Comparison of person-centred and cumulative risk approaches in explaining the relationship between adverse childhood experiences and behavioural and emotional problems

Hales, George, Debowska, Agata, Rowe, Richard, Boduszek, Daniel and Levita, Liat (2023) Comparison of person-centred and cumulative risk approaches in explaining the relationship between adverse childhood experiences and behavioural and emotional problems. ISSN 0886-2605

Abstract

Adverse childhood experiences (ACEs) commonly co-occur, and researchers often estimate their impact using a cumulative risk approach. The person-centred approach offers another approach to operationalise the co-occurrence of ACEs. This study aims to estimate latent classes of ACEs in a sample of UK children, examine their relationship with emotional and behavioural problems, and compare the explanatory value of the latent classes to cumulative risk scores. Data were collected among a general population sample of British 10-year-old children extracted from the UK Household Longitudinal Study (N = 601). Seven items characterised ACEs, comprising parent-report physical discipline, emotional abuse, supervisory neglect, maternal psychological distress, and child-report parental educational disinterest, bullying victimisation, and adverse neighbourhood. Outcome measures were derived from the self-report Strengths and Difficulties Questionnaire including total difficulties, emotional symptoms, conduct problems, hyperactivity, peer problems, and prosocial behaviour. Latent class analysis resulted in a 3-class solution: low ACEs, household challenges, community challenges. Compared to the other classes, the community challenges class scored substantially worse on total difficulties, emotional symptoms, and peer subscales. The cumulative risk score was associated with all outcomes except prosocial behaviour. Cumulative risk models accounted for a larger proportion of variance compared with the latent class models, except for peer problems which the person-centred model explained better. This study confirms that ACEs are associated with impairment in child functioning, and that both person-centred and cumulative risk approaches can capture this relationship well. Specifically, the person-centred approach demonstrated how co-occurring risks factors in the community challenges class produced particularly poor internalising outcomes.

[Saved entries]
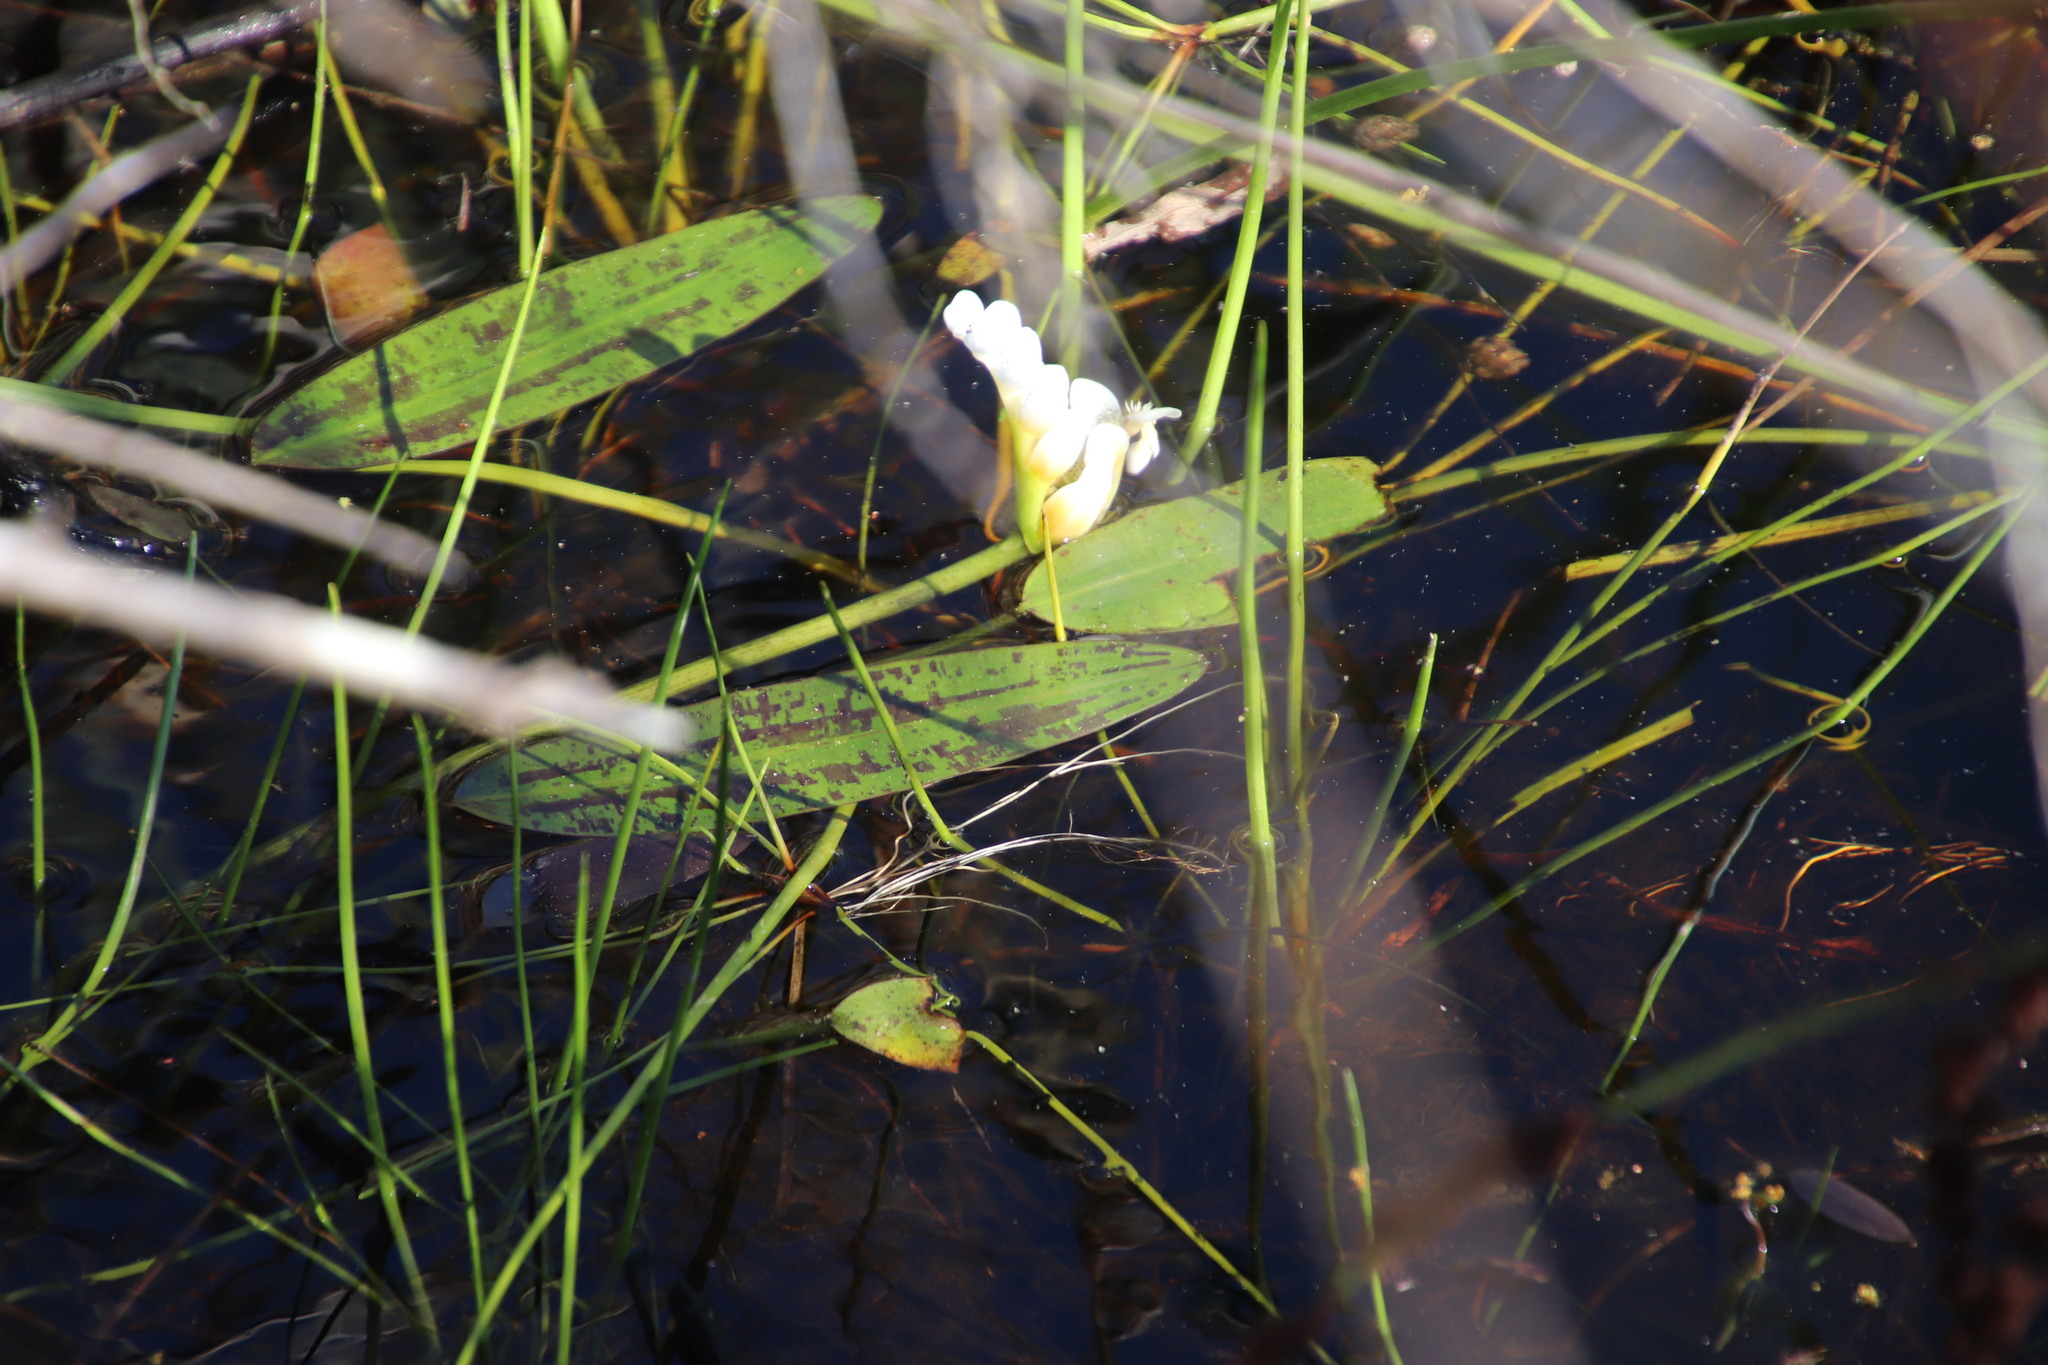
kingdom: Plantae
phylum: Tracheophyta
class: Liliopsida
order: Alismatales
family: Aponogetonaceae
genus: Aponogeton
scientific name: Aponogeton distachyos
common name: Cape-pondweed
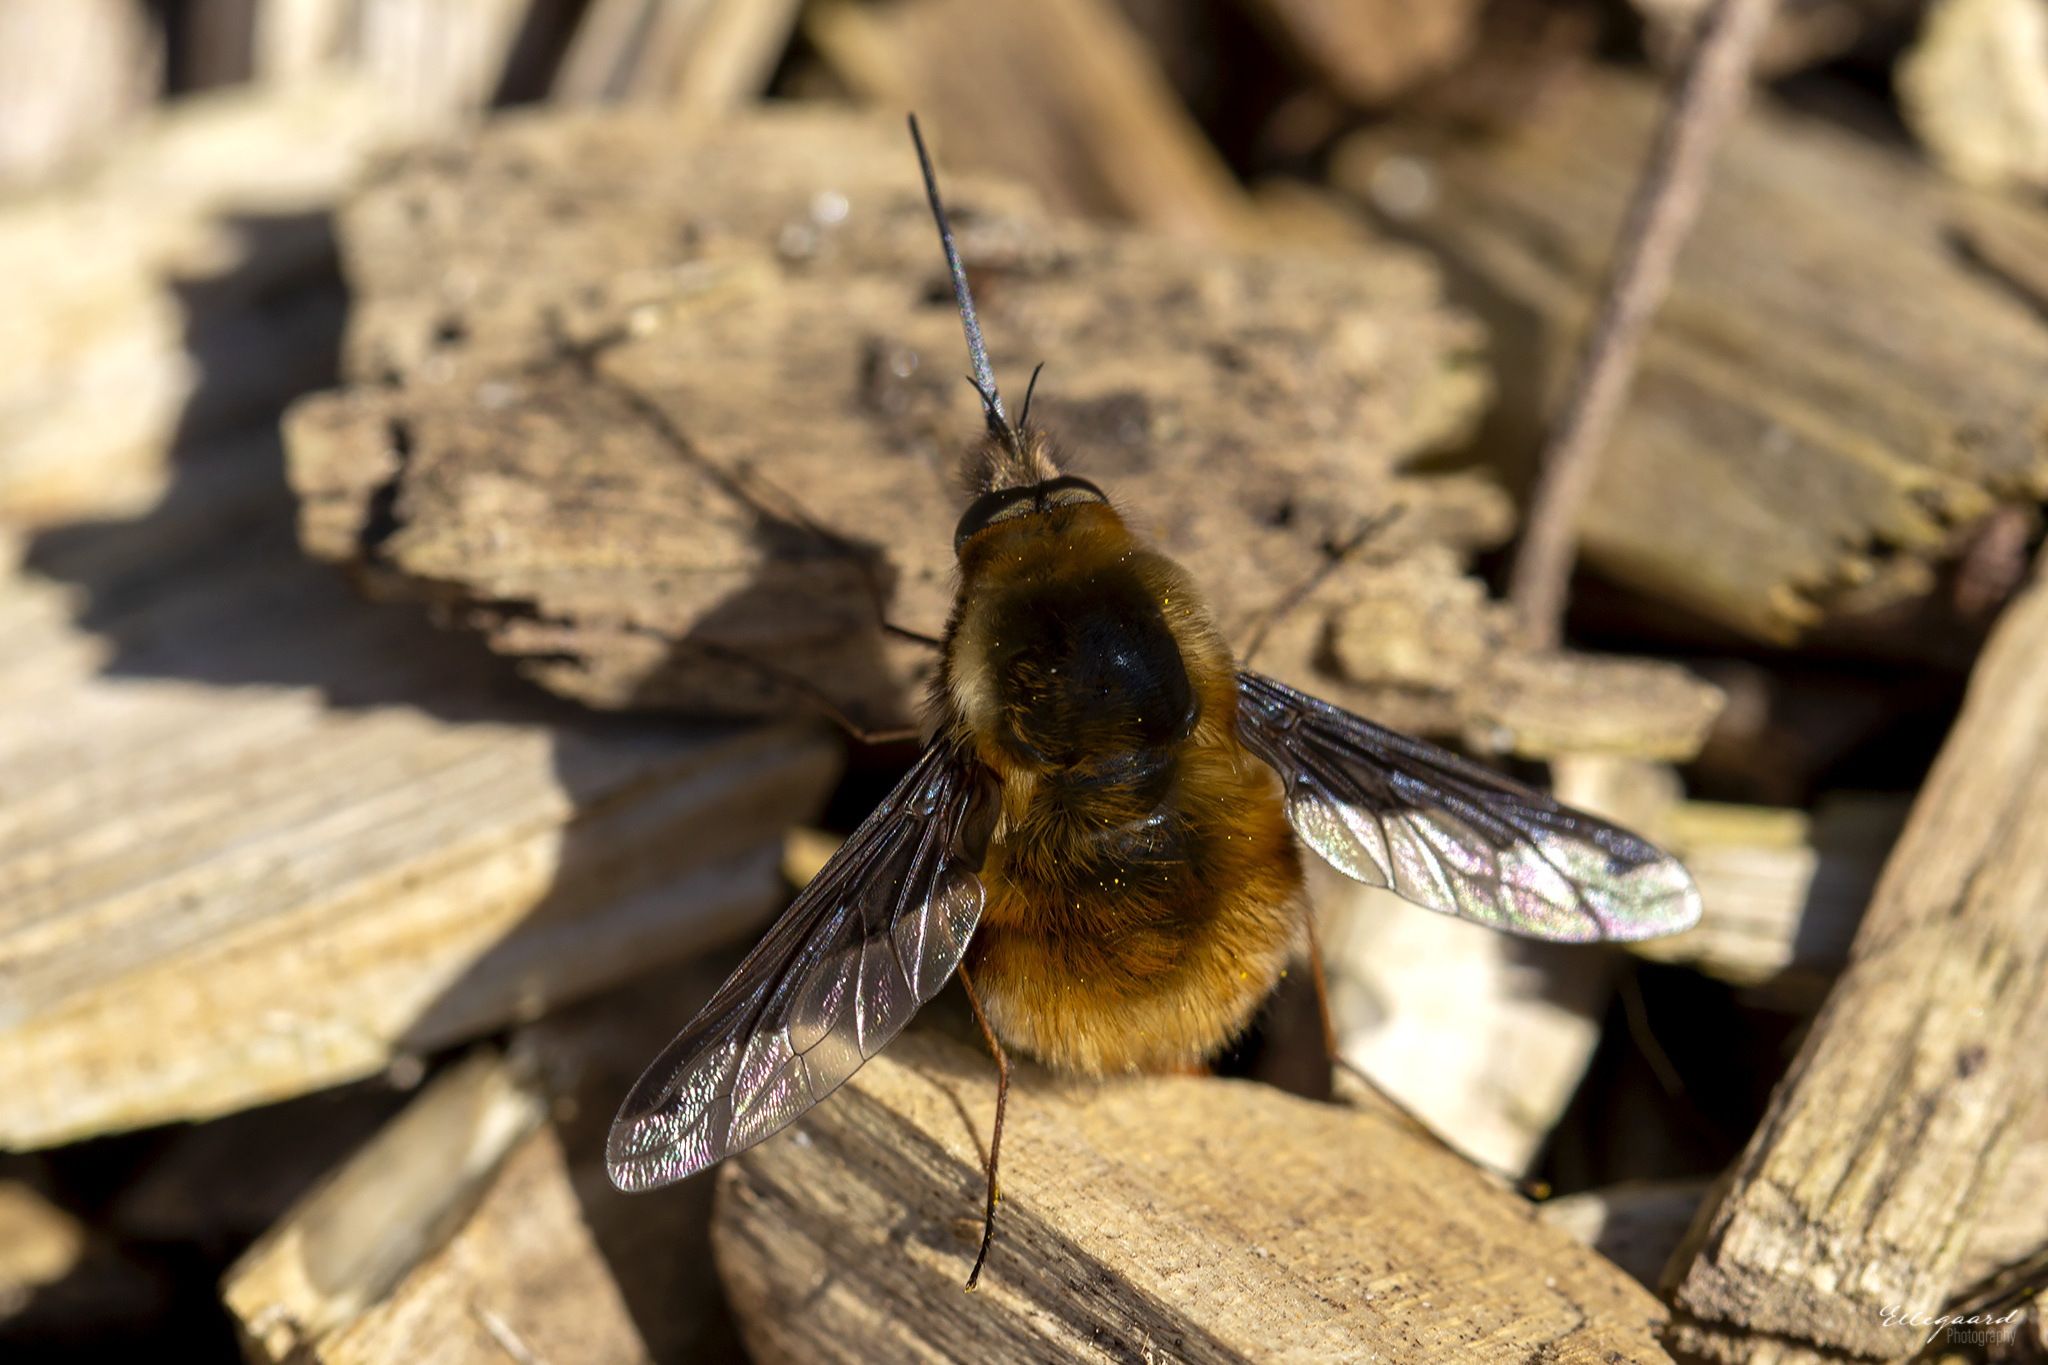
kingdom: Animalia
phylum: Arthropoda
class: Insecta
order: Diptera
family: Bombyliidae
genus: Bombylius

# Task brief
Decide whether each statement agrees with the study abstract, answering yes or no and quoting the words of the abstract that settle it. (a) The sample was made up of 601 British 10-year-old children. (b) The cumulative risk score was associated with prosocial behaviour. (c) For peer problems, the person-centred model explained more variance than the cumulative risk models. These records have no connection to the study abstract.

# Response area
(a) Yes: "Data were collected among a general population sample of British 10-year-old children extracted from the UK Household Longitudinal Study (N = 601)."
(b) No: "The cumulative risk score was associated with all outcomes except prosocial behaviour."
(c) Yes: "Cumulative risk models accounted for a larger proportion of variance compared with the latent class models, except for peer problems which the person-centred model explained better."